PHONOGRAM 2: THE SINGLES CLUB #2: Took a while, but for the first time, this series- with this issue and its evocative look at how music, especially certain tunes, can recapture mood and summon back memories- finally clicked with me. I also was amused at the Kate Bush homage which followed. As always, there's a bit of a distance, and McKelvie's improving art is so static, but I felt this issue for once, and that's very encouraging. A-

SCALPED #29: In which we see the depths to which ostensible heroic protagonist Dashiell Bad Horse has sunk, trapped in a downward spiral of smack and self-loathing, until he gets coerced by the con man of a few issues ago into helping rob Red Crow's casino, with the resolution hinging, disappointingly, on something of a hard-to-believe coincidence. Still, everything else is wonderfully done, and even the problematic-for-me ending points to something that will, I'm sure, be refined and expanded upon eventually.
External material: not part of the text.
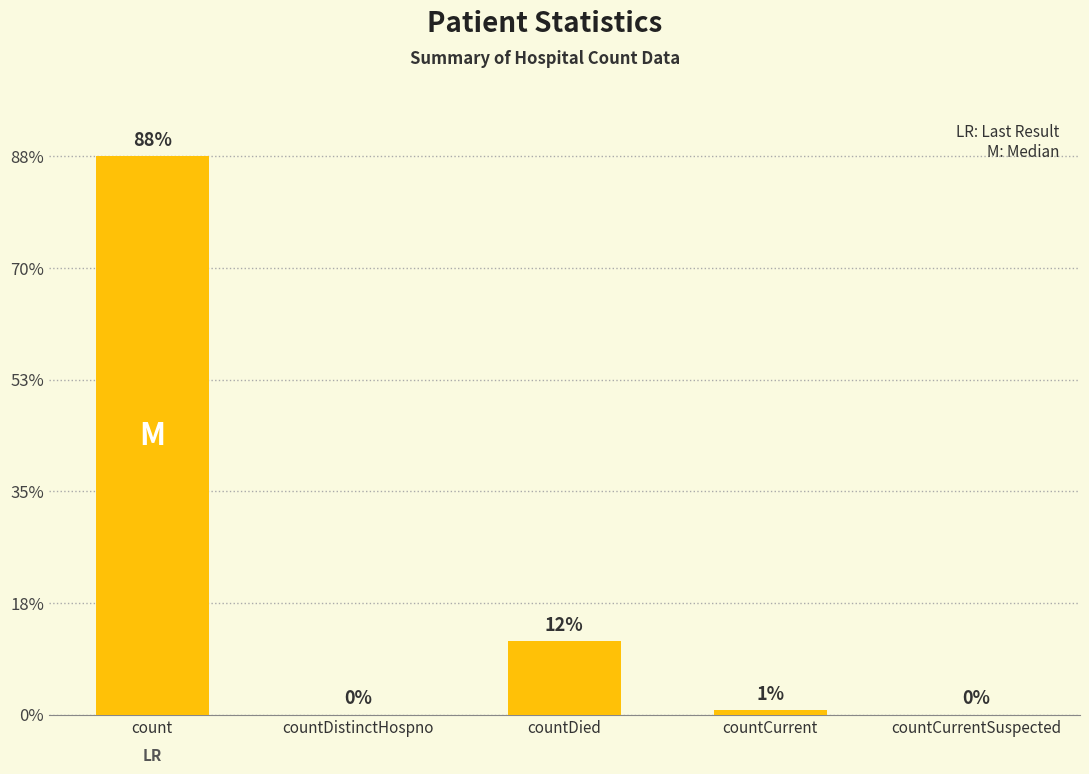

Are the bars horizontal?

No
This, kids, is the mark of good fiction, especially comics fiction. A-

SEAGUY: THE SLAVES OF MICKEY EYE #3: Issues of obtusity aside, what's really disappointing about this, and the first series as well, is how Grant is becoming the Andy Rooney of comics- his heart's in the right place about how he'd like a return to the imagination and "fun" that comics used to sometimes be, as opposed to the dreary status quo we deal with today, and he's sharp enough and smart enough to be able to call bullshit on the rampant consumerism and mendacious homogenization of our everyday experiences as well. But his commentary tends towards needless obfuscation, and his message becomes as hackneyed and tedious as all those "As long as you be yourself, everything will work out fine" type messages were in the 1980's cartoons, no matter how aggressively weird his players become. Maybe it's just that I wish I was half as clever as Morrison seems to think I am, I don't know. Cameron Stewart makes it fun to look at, of course, 'cause he's that good, but for the life of me I just don't get why other reviewers adore this so much. Maybe the next series will bring it all home. Maybe I'll even buy it and see. C+

Lotta A-'s, it seems. Oh well, with this CoSPJ, I am finally caught up with all the comics (and yeah, some recent acquisitions) that I read during my hiatus. Just in time for the new box I'll be getting Friday!